I would like suggestions on how to actually implement such a system. Ways I've thought of doing it:
Implement tasks as a simple stack. When you hit a task that needs subcalculations done, it checks if it has all the subcalculations it requires. If not, it creates the subtasks and throws them onto the stack. If it does, then it calculates its result and pops itself from the stack.
Store the tasks as a tree and do something like a depth-first visitor pattern. This would create all the tasks at the start and then computation would just traverse the tree.
These don't seem quite right because of the problems of the lower levels requiring a vast number of subtasks. I could approach it in a iterator fashion at this level, I guess.
I feel like I'm over-thinking it and there's already a simple, well-established way to do something like this. Is there one?
Technical details in case they matter:
The task tree has 5 levels.
Branching factor of the tree is really small (say, between 2 and 5) for all levels except the lowest which is on the order of a few million.
Each individual task would only need to store a result tens of bytes large. I don't mind using the disk as much as possible, so long as it doesn't kill performance.
For debugging, I'd have to be able to recall/recalculate any individual task.
All the calculations are discrete mathematics: calculations with integers, polynomials, and groups. No floating point at all.
there's a main task which requires a small number of sub-calculations to get its results. Those sub-calculations have sub-sub-calculations and so on. Each calculation only depends on the calculations below it in the tree (assuming the root node is the top). No data sharing needs to happen between branches. At lower levels the number of subtasks may be extremely large... blah blah resuming, multi-threading, etc.
Correct me if I'm wrong, but it seems to me that you are exactly describing a map-reduce algorithm.
Just read what wikipedia says about map-reduce :
"Map" step: The master node takes the input, partitions it up into smaller sub-problems, and distributes those to worker nodes.
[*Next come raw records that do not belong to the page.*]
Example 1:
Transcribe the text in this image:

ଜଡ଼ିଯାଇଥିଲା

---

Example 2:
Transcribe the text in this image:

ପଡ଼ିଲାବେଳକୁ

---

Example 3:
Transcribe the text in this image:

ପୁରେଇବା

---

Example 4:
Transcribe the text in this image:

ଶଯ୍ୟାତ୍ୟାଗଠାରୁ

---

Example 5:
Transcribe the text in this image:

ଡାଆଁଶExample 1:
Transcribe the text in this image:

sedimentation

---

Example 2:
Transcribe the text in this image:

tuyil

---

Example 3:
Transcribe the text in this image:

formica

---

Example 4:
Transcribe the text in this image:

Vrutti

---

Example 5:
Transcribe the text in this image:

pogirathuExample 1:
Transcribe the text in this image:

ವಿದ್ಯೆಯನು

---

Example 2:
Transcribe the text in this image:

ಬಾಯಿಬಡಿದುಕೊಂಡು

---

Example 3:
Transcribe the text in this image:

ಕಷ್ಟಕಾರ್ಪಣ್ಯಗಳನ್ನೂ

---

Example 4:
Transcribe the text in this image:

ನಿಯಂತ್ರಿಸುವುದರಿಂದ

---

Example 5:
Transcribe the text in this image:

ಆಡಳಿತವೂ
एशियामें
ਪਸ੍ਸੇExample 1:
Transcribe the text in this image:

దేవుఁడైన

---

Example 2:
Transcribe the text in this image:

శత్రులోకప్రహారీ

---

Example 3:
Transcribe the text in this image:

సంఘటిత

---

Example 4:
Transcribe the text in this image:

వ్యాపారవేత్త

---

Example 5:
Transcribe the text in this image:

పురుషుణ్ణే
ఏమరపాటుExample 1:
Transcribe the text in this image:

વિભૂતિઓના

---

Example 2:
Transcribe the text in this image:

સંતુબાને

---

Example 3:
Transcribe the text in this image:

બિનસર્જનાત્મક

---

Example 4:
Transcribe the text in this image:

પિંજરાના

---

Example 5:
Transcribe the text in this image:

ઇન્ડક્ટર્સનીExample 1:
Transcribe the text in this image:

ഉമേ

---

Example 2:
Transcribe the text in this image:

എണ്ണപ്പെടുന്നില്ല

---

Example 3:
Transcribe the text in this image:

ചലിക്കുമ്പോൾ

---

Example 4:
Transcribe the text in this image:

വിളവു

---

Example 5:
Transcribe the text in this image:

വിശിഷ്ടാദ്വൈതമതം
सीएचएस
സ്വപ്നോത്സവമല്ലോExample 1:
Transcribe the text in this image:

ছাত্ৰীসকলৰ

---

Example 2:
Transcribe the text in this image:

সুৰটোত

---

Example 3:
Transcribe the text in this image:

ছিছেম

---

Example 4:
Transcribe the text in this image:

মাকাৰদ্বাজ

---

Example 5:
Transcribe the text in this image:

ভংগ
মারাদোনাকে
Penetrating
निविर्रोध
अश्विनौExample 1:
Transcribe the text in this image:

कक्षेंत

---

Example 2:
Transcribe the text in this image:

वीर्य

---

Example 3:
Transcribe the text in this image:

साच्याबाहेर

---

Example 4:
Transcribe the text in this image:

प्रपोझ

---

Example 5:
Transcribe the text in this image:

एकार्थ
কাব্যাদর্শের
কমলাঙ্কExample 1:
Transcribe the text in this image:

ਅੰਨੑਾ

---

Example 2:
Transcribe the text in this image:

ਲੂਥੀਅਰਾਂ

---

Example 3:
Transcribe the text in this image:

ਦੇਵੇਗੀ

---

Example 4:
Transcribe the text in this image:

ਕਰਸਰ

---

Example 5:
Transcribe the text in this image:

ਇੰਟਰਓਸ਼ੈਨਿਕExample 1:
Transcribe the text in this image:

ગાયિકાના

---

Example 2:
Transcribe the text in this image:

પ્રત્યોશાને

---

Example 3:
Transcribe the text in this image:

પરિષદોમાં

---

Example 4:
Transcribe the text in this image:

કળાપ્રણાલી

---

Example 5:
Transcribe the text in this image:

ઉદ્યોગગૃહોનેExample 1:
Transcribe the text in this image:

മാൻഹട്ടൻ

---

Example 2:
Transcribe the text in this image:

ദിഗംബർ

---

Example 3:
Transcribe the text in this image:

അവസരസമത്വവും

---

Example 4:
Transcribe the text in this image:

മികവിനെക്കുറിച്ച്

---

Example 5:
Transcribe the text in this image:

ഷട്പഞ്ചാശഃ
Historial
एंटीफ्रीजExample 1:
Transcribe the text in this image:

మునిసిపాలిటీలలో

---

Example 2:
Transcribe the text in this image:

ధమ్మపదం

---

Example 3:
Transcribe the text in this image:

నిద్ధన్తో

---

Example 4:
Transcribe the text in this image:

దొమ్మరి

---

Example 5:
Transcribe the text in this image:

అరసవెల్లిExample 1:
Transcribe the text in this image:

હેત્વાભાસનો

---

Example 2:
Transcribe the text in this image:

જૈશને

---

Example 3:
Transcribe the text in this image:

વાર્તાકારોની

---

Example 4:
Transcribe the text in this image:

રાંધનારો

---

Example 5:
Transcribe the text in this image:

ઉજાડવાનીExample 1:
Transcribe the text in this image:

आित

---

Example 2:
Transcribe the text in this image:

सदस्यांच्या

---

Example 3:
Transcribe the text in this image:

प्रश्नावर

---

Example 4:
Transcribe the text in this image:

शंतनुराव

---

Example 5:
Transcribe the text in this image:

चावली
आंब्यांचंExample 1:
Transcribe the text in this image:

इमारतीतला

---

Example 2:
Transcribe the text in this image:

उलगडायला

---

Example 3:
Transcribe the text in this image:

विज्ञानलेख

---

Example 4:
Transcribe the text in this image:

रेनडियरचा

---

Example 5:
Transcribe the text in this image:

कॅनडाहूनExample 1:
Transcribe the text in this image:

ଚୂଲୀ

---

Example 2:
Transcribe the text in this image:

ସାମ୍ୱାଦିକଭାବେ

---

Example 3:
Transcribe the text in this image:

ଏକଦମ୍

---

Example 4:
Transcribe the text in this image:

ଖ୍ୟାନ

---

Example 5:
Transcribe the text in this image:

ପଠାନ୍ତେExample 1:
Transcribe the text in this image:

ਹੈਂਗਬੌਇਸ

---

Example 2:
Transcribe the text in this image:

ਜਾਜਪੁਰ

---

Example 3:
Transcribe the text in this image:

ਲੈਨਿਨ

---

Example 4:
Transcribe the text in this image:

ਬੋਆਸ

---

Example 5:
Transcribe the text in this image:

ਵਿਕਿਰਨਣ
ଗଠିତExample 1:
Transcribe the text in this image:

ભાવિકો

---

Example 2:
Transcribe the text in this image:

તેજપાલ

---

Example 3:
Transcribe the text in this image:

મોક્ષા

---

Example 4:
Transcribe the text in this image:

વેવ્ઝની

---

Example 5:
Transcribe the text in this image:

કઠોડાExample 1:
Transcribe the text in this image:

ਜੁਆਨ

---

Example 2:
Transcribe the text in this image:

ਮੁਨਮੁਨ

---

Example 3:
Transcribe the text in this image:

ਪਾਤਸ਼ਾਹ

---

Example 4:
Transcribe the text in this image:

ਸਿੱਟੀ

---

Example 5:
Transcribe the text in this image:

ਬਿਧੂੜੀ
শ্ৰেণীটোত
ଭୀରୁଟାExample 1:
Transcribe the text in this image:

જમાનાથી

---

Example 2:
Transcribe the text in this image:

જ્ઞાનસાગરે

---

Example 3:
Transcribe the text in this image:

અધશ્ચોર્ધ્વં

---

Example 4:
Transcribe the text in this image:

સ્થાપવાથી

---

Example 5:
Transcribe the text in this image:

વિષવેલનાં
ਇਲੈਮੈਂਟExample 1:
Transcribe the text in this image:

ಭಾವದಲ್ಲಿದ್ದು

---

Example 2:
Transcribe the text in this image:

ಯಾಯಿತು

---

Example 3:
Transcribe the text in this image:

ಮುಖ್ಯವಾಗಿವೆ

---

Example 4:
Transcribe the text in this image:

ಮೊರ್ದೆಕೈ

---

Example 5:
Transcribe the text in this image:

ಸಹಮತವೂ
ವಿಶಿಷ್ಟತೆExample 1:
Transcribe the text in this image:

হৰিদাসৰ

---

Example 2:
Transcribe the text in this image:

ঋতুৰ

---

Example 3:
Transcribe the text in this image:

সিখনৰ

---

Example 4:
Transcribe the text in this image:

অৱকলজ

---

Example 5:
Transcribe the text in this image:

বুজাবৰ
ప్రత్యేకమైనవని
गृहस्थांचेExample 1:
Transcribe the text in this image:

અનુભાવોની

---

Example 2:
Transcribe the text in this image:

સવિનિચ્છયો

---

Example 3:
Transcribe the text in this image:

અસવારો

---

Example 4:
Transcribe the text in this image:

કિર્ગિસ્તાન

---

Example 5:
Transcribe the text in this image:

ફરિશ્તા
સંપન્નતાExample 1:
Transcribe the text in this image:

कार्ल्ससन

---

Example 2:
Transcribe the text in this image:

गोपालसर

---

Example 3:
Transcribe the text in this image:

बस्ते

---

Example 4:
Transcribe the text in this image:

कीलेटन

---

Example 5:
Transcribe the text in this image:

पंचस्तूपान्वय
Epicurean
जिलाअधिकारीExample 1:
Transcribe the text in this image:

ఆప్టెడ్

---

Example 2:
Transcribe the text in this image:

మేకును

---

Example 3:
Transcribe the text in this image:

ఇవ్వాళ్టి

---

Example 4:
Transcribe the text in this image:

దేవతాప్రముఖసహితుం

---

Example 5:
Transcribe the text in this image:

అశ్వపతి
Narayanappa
A worker node may do this again in turn, leading to a multi-level tree structure. The worker node processes that smaller problem, and passes the answer back to its master node.
"Reduce" step: The master node then takes the answers to all the sub-problems and combines them in some way to get the output – the answer to the problem it was originally trying to solve.
Using an existing mapreduce framework could save you a huge amount of time.
I just google "map reduce C++" and I start to get results, notably one in boost http://www.craighenderson.co.uk/mapreduce/
These don't seem quite right because of the problems of the lower levels requiring a vast number of subtasks. I could approach it in a iterator fashion at this level, I guess.
You definitely do not want millions of CPU-bound threads. You want at most N CPU-bound threads, where N is the product of the number of CPUs and the number of cores per CPU on your machine. Exceed N by a little bit and you are slowing things down a bit. Exceed N by a lot and you are slowing things down a whole lot. The machine will spend almost all its time swapping threads in and out of context, spending very little time executing the threads themselves. Exceed N by a whole lot and you will most likely crash your machine (or hit some limit on threads). If you want to farm lots and lots (and lots and lots) of parallel tasks out at once, you either need to use multiple machines or use your graphics card.